Pirita marries Aslak, a local hunter (played by Kalervo Nissila, a Kent Smith type), but when he goes off hunting after the honeymoon, she gets into a snit and goes to visit the local shaman for a love potion that will make her irresistible.
What follows is a beautifully-done scene, murky and moody, as the Shaman does his medicine-show-magic, gives Pirita the usual potions and instructions on the proper rites… and then discovers what Pirita didn’t now herself: she’s a witch!
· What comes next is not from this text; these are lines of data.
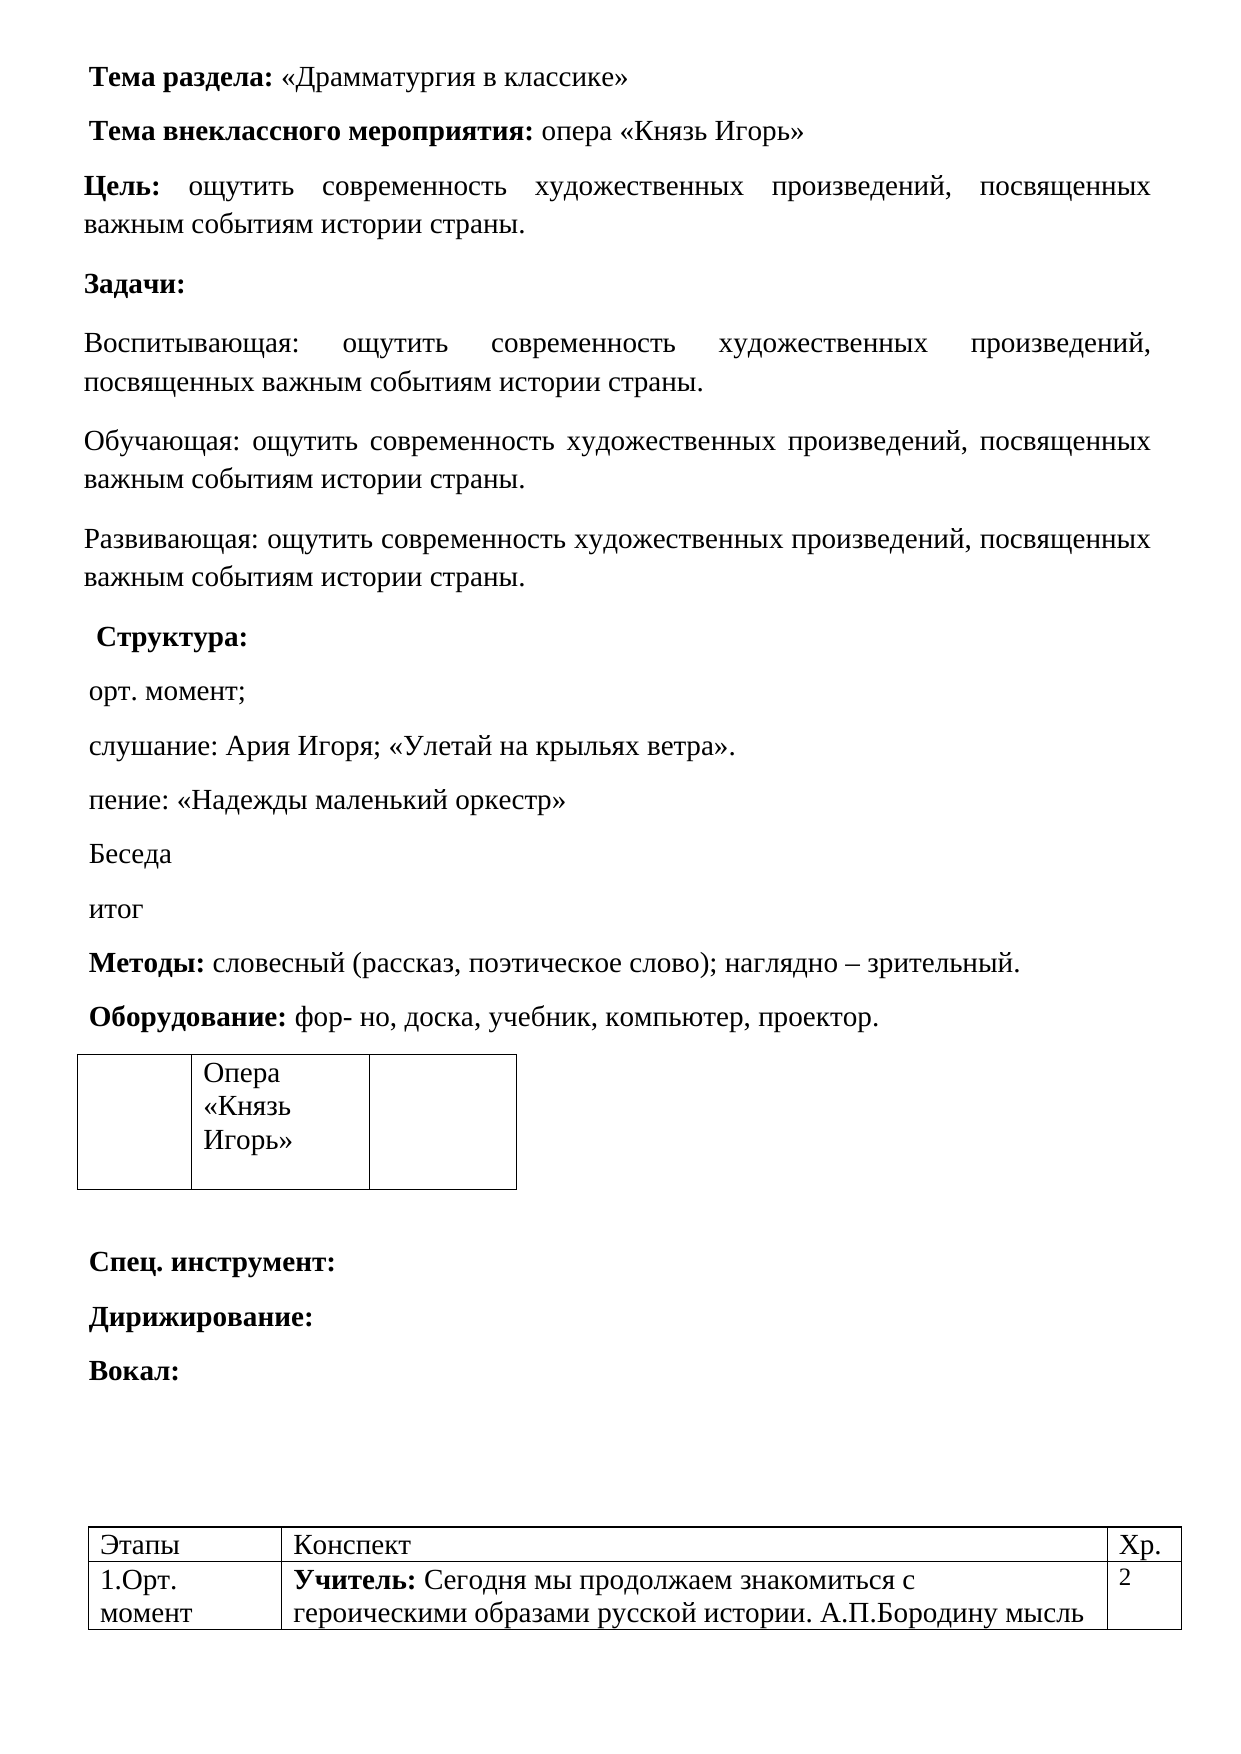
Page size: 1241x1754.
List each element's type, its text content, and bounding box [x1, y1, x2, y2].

text Оборудование: фор- но, доска, учебник, компьютер, проектор. [88, 999, 1152, 1033]
text Методы: словесный (рассказ, поэтическое слово); наглядно – зрительный. [88, 945, 1152, 979]
text Вокал: [88, 1353, 1152, 1387]
text итог [88, 891, 1152, 924]
text Беседа [88, 836, 1152, 870]
text пение: «Надежды маленький оркестр» [88, 782, 1152, 816]
table_header Этапы [89, 1528, 281, 1561]
text орт. момент; [88, 673, 1152, 707]
table_header Опера «Князь Игорь» [192, 1055, 369, 1189]
table_cell 2 5 5 15 10 3 [1108, 1562, 1181, 1629]
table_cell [89, 1562, 281, 1629]
text Тема раздела: «Драмматургия в классике» [88, 59, 1152, 93]
text Задачи: [83, 266, 1152, 299]
table_header [78, 1055, 191, 1189]
text Дирижирование: [88, 1299, 1152, 1332]
text Тема внеклассного мероприятия: опера «Князь Игорь» [88, 113, 1152, 147]
table_header Конспект [282, 1528, 1107, 1561]
table_header [370, 1055, 516, 1189]
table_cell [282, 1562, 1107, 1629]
text Структура: [88, 619, 1152, 652]
text Обучающая: ощутить современность художественных произведений, посвященных важным событиям истории страны. [83, 423, 1152, 495]
text Воспитывающая: ощутить современность художественных произведений, посвященных важным событиям истории страны. [83, 325, 1152, 397]
text Развивающая: ощутить современность художественных произведений, посвященных важным событиям истории страны. [83, 521, 1152, 593]
text слушание: Ария Игоря; «Улетай на крыльях ветра». [88, 728, 1152, 761]
text Спец. инструмент: [88, 1244, 1152, 1278]
text Цель: ощутить современность художественных произведений, посвященных важным событиям истории страны. [83, 168, 1152, 240]
table_header Хр. [1108, 1528, 1181, 1561]
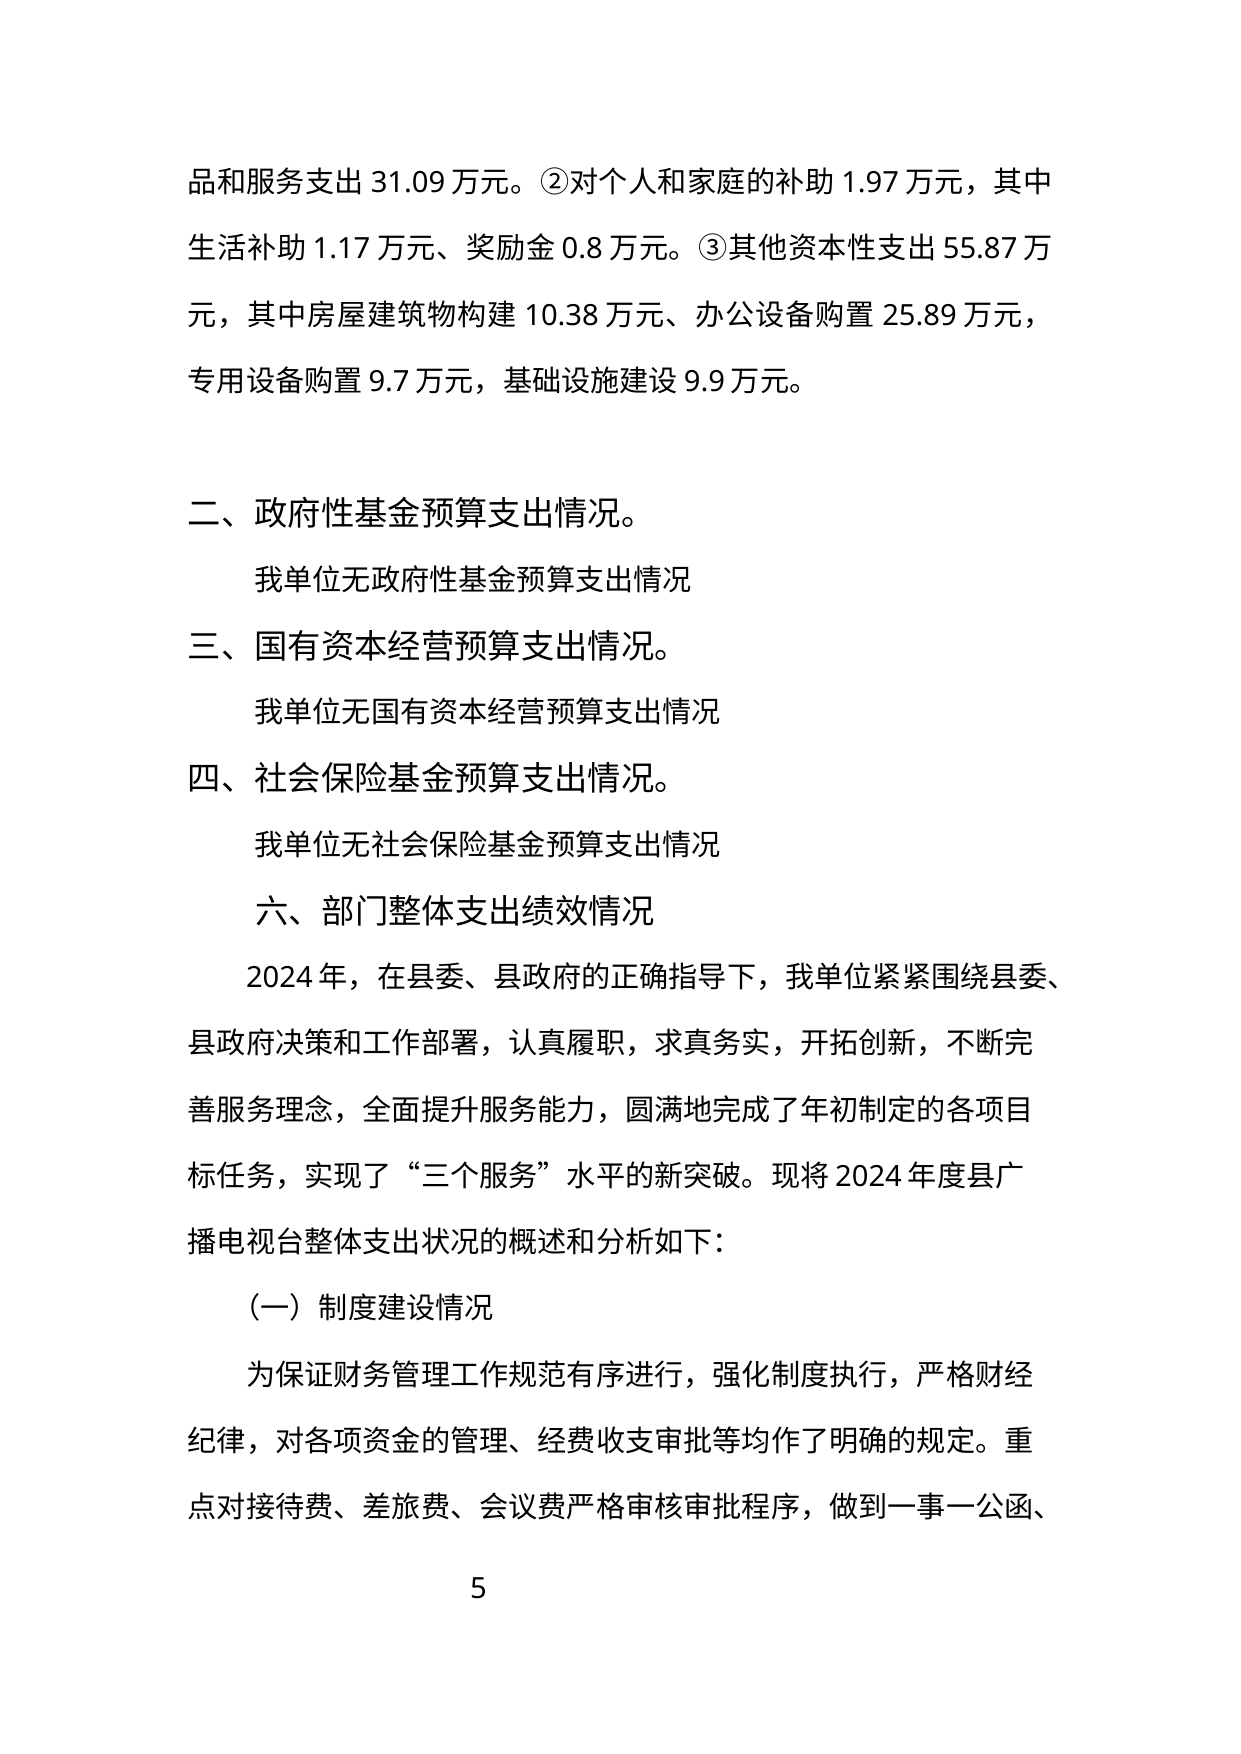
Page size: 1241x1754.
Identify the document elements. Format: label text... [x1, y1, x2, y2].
Too late it seems. There follows another creepy scene or two as Pirita performs the rites in front of one of the most imposing totems I’ve ever seen in the movies (and needless to say, with the kind of flicks I watch, I’ve seen a totem or two in my day….) and finds she can transform herself at will into the eponymous white reindeer, pursued by one hunter after another (i.e. irresistible to men!) but when they catch her she transforms again and kills them — just how is never shown, but she’s suddenly sporting a set of very sharp teeth.
Visually, this film is simply stunning, shot almost entirely outdoors in one of the most haunting landscapes on earth, with epic shots of vast snowy landscapes dotted with scraggly trees, ribboned with migrating herds of reindeer, miles long, shifting and curling about the countryside. We get breathtaking scenes of the principals racing around on skis or reindeer-pulled toboggans, and eerie night-time tableaus with the snowscapes bathed in eerie moonlight as everyone’s breath turns into clouds of evanescent mist.
And then there’s Ms. Kuosmanen, sometimes glowing and beautiful in the classic Hollywood tradition, and other times… well let’s just say that when the killing mood is on her she can produce the kind of predatory smile we wouldn’t see again till Barbara Steele turned up in Black Sunday.
Indeed, the only real letdown here is the final chase, as Aslak her husband chases down the White Reindeer, with a conclusion straight out of some old and plaintive ballad. The chase itself is done in a surprisingly flat and objective manner and just fails to generate the emotion it should.
That’s a minor carp though. It’s a film I’ll remember, a film I’ll watch again, and as I finished it, it occurred to me that with the oppressive landscapes and Ms. Kuosmanen’s striking beauty, you could call it Bergmanesque: Ingmar or Ingrid, take your pick.